====== Отрывок для чтения
В той мере, в какой такая позиция действительно обусловлена заботой о народе, а не желанием угодить Западу, её можно счесть патриотической. Но здесь мы имеем дело с таким патриотизмом, который можно назвать «малороссийским». Малороссийским он является в том, относительном, разумеется, смысле, что для него Россия ограничена пределами Российской Федерации. Иными словами: «малороссийскость» заключается в отказе от идеи Великой России. «Малороссийский» патриотизм – ничто иное, как доведённый до своего логического конца вывод из идеи сбережения народа, как, в свою очередь, логическим из него выводом является отказ признать республики Донбасса.
Примечательно, кстати, в этой связи, что нежелательной идее восстановления СССР Президент не противопоставил, как можно было ожидать, в качестве задачи действительно насущной – укрепление Союзного государства. Примечательно и то, что на это, кажется, никто не обратил внимания.
(NB: Разумеется, русские националисты с негодованием и возмущением отвергают связь между идеей сбережения народа и кремлёвским пассивизмом в отношении народных республик Донбасса. Они укажут, что Солженицын вовсе не это имел в виду, а что, наоборот, его очень беспокоила судьба русских, оставшихся за пределами Российской Федерации. В этом возражении они совершенны правы. Но верно и то, что перенимать чужие идеи, а тем более лозунги, не обязательно значит перенимать буквально их изначальный смысл. «Обстоятельства переменились»: поэтому мы пришли к другим выводам, нежели автор.)
3. Но разве статья Президента не перечёркивает сказанное? Пусть она не оригинальна в основных своих положениях; но разве не в этом заключается сказанное её новое слово (этот «гигантский скачок»), что она, во-первых, говорит о русском народе, а во-вторых, что она говорит об украинском вопросе?
Прежде всего, однако, ясно, что о последнем она просто не могла не заговорить. И дальше уклоняться от разговора на эту тему было уже невозможно и становилось даже пожалуй что неприлично. Украина настолько явно превратилась – точнее: её превратили – в открытого врага России, что нельзя уже было и далее благодушествовать в надежде на то, что Украина вот-вот наконец сама развалится, или что наконец можно договориться с её руководством, или что его уговорят «наши партнёры». Пора было сказать, что Россия не допустит превращения Украины в анти-Россию.
Но всё дело в том, что превращение это идёт уже 30 лет, а с 2014 г. процесс только ускорился и идёт совсем уже неприкрыто. А между тем, за всё это время Россия не сделала ничего, чтобы этого «не допустить»: надо полагать, именно потому, что «навязывать своё влияние», как говорится, «непродуктивно». И теперь не то что «освободительный поход на Киев», а хотя бы «не дать использовать Украину против России» потребует таких усилий, на которые Россия, прямо скажем, вряд ли способна. По крайней мере, до сих пор она такой способности не показывала.
============
====== Извлечённый материал
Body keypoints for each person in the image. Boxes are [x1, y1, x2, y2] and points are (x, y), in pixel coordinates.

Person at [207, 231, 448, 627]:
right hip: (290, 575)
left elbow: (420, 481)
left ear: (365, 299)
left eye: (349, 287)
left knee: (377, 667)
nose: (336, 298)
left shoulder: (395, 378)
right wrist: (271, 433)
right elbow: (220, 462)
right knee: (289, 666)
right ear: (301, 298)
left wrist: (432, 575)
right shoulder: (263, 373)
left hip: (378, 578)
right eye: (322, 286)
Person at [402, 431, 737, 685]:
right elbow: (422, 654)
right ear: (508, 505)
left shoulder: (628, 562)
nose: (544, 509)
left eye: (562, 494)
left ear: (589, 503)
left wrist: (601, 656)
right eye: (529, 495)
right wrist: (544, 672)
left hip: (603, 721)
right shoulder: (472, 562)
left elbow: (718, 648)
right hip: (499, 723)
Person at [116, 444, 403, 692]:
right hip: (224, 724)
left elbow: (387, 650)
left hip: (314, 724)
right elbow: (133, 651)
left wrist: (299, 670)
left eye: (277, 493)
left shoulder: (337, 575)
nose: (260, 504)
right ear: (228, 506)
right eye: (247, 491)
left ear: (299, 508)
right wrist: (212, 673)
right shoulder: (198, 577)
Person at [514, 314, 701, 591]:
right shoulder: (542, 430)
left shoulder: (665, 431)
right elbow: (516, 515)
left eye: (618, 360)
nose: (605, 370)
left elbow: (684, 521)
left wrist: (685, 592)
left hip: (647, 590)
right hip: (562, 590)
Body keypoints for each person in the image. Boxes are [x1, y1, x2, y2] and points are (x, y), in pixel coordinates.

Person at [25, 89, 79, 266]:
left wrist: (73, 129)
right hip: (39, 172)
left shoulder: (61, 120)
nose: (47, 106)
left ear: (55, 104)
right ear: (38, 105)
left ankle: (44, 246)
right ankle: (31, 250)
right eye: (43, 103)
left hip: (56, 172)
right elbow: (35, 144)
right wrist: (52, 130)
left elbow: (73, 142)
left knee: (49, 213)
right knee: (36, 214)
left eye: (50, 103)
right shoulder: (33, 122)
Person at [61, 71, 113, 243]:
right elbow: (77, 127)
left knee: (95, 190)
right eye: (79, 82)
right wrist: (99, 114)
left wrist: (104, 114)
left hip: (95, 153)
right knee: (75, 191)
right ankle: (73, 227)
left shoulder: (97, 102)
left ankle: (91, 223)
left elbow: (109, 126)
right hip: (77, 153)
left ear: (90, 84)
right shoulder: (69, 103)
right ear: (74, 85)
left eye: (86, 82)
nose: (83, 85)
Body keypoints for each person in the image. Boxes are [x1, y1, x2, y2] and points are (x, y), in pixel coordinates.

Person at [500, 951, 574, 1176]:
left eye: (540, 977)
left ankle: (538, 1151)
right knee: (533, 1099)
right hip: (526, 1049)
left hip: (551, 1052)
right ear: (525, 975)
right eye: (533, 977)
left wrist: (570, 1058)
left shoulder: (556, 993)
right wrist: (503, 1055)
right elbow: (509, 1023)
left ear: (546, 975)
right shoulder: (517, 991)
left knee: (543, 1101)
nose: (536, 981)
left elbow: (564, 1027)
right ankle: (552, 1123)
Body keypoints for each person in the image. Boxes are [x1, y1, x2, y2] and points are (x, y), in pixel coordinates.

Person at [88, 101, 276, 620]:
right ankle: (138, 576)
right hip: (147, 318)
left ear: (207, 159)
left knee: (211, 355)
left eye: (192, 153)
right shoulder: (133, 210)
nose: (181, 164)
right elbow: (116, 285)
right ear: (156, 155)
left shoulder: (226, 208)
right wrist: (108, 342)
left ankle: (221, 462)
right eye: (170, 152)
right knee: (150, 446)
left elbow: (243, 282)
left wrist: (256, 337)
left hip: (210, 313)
============
_Задание:_ Допишите отрывок о статье Президента и украинском вопросе, начав сразу после его последнего предложения.

_Ответ к заданию:_
Может быть, именно поэтому мы не услышали пока, каким именно образом Россия «не допустит», а услышали только: «Какой быть Украине, решать её гражданам». Спасение утопающих – дело рук самих утопающих. И, «конечно, если б украинский народ действительно пожелал отделиться – никто не посмеет удерживать его силой»: эта солженицынская мысль напрашивается сама собою как логический вывод из сказанного Президентом.
Россия могла бы, конечно, поддержать русское движение на Украине, если оно там ещё имеется. Но до сих пор она всегда предпочитала иметь дело с местными элитами, а не с общественными движениями. Олицетворением и этой политики, и её краха стали, с одной стороны, г-н Янукович, а с другой – трагическая судьба «Русской весны», когда граждане Украины как раз и попытались решить судьбу страны.
И тем не менее, что ещё остаётся России, кроме как надеяться на этих граждан, при том, что российская пропаганда всячески их отталкивает от России – этих «криптобандеровцев», которым «никто ничего не обещал»? Если Россия отказалась от силового решения украинского вопроса в 2014 году, когда Украина и её вооружённые силы были на грани развала, а население было в полной растерянности, то вряд ли она решится на силовое решение теперь, когда положение на всех направлениях и во всех отношениях изменилось отнюдь не в пользу России.
Нужно очень выдавать желаемое за действительное, чтобы в этой статье увидеть заявку на активную политику России в отношении Украины, а тем более – на ликвидацию её как отдельного государства.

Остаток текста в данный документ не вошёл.